Ashton Kutcher, the PopPresident (as decreed by PopChips), is in the midst of an angry Twitter feud with the Village Voice over a viral video the actor made earlier this year. In a campaign called "Real Men Don't Buy Girls," Ashton and his wife, Demi, have started putting out PSAs about child slavery featuring Ashton's celebrity friends. "It's between 100,000 and 300,000 child sex slaves in the United States today," Ashton told Piers Morgan back in April. So what bone does the Voice have to pick with such a noble cause?
"There are not 100,000 to 300,000 children in America turning to prostitution every year. The statistic was hatched without regard to science. It is a bogeyman," said the Voice article, written by Martin Cizmar and Ellis Conklin and Kristen Hinman. Apparently, this unverified fact has been circulating widely across the media, including Salon. Doing some research of their own, the Voice concluded that there have been only 8,263 arrests for child prostitution in the last decade here in America, a much smaller number than the one Ashton (and other outlets) quoted.

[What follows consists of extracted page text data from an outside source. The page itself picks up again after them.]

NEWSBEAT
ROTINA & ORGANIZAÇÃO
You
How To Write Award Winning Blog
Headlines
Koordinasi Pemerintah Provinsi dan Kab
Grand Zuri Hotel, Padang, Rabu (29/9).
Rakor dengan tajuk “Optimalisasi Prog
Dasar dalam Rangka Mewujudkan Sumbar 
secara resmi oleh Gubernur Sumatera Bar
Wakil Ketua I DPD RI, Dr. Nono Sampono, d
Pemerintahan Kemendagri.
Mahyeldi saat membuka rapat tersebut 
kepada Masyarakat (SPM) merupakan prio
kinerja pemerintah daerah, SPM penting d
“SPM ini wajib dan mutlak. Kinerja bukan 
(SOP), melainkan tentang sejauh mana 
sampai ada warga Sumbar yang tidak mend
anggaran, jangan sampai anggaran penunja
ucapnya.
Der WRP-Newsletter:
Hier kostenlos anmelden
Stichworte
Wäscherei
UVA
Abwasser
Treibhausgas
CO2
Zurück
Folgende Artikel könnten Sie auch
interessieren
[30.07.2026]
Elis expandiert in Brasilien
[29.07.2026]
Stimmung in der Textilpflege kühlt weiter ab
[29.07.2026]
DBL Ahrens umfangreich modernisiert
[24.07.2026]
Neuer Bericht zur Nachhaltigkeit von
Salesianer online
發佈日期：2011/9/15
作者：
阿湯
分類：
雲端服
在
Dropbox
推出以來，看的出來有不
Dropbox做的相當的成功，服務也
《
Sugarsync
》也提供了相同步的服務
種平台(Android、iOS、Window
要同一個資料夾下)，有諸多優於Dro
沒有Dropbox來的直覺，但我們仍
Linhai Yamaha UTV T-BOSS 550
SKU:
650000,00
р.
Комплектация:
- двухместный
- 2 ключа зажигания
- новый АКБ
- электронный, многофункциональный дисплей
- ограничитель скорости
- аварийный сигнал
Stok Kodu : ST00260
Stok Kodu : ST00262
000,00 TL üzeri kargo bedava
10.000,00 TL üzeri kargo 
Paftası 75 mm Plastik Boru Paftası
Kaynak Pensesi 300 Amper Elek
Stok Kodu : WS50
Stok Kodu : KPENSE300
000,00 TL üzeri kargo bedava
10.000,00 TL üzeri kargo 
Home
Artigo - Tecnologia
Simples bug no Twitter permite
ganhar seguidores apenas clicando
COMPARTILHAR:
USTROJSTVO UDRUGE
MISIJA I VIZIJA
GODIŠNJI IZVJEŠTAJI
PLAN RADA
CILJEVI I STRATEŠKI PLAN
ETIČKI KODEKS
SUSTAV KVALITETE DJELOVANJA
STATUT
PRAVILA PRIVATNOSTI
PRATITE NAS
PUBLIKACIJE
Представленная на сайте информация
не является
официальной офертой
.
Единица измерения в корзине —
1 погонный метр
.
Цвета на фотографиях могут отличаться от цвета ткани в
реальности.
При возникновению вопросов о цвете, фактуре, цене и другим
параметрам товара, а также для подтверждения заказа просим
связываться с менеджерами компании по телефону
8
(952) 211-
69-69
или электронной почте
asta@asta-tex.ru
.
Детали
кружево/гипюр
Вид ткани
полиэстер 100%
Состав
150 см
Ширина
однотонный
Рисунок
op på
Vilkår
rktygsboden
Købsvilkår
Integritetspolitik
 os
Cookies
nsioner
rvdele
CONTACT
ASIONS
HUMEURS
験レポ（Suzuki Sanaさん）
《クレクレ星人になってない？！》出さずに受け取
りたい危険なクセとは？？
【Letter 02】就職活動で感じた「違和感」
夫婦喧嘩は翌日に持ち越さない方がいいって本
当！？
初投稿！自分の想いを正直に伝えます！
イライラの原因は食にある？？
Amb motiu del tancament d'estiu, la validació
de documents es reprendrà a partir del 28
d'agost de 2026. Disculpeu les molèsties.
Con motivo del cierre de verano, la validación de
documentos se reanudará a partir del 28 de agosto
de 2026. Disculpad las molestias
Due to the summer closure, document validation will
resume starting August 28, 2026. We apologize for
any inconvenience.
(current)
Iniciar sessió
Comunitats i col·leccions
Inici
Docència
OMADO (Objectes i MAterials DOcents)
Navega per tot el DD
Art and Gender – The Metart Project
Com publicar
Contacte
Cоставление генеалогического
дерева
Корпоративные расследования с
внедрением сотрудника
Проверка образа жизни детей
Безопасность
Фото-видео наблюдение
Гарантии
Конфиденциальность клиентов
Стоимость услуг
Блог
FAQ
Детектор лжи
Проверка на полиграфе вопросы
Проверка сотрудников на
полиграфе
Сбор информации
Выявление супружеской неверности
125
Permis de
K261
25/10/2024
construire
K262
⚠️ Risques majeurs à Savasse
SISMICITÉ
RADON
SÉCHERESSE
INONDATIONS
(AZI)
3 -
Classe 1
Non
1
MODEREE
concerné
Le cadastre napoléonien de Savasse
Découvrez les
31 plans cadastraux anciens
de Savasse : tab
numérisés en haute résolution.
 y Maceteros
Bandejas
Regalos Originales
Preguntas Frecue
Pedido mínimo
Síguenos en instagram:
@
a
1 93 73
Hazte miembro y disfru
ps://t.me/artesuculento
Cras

This correction might not have lit such a bug under Ashton's ass (especially if the Voice was just using him as an example of how the media has their facts wrong), but before the article even mentioned the data, it opens with several jabs at Kutcher's commercials:
The PSAs have made some observers scratch their heads and others guffaw. Ostensibly about an intense issue—childhood sex slavery—the videos reek of frat-boy humor.
"Is it just me or is there, like, no connection whatsoever between Sean Penn making a grilled cheese with an iron (manly!) and the horrific situation of someone paying for an enslaved 7-year-old to give them a blowjob?" wrote a blogger on TheStir.com.
A blogger for Big Hollywood suggested viewers "sit back and take in a full year's supply of empty-headed, self-important Hollywood narcissism."
Ouch. Ashton responded to the piece over Twitter today, where his fans number 7,049,599:
What do you think? Is Ashton overreacting? Or was it wrong for the Voice to attack a celebrity for spearheading a good cause? Or hey ... maybe it's both!